Format the listing as a Markdown table with the columns Row and Line, starting at the line containing "state / province: Wyoming" and ending at the line containing "name author: Dunal", and leave out any blank lines.

--- BEGIN Records for the task ---

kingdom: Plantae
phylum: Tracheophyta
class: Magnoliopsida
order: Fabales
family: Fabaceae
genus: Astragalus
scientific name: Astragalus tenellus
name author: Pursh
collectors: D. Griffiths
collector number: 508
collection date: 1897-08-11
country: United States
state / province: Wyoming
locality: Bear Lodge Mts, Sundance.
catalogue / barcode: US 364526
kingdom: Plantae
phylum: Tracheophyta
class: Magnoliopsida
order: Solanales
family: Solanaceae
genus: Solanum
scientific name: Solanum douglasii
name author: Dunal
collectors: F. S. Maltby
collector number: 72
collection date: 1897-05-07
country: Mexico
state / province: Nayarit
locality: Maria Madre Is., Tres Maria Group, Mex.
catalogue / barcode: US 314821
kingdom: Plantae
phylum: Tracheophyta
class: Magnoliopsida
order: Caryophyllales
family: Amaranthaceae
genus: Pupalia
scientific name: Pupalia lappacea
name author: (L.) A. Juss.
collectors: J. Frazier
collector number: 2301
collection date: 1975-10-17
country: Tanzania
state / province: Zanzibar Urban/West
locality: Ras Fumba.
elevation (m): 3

--- END Records for the task ---

(Exercise solution):
| Row | Line |
|---|---|
| 1 | state / province: Wyoming |
| 2 | locality: Bear Lodge Mts, Sundance. |
| 3 | catalogue / barcode: US 364526 |
| 4 | kingdom: Plantae |
| 5 | phylum: Tracheophyta |
| 6 | class: Magnoliopsida |
| 7 | order: Solanales |
| 8 | family: Solanaceae |
| 9 | genus: Solanum |
| 10 | scientific name: Solanum douglasii |
| 11 | name author: Dunal |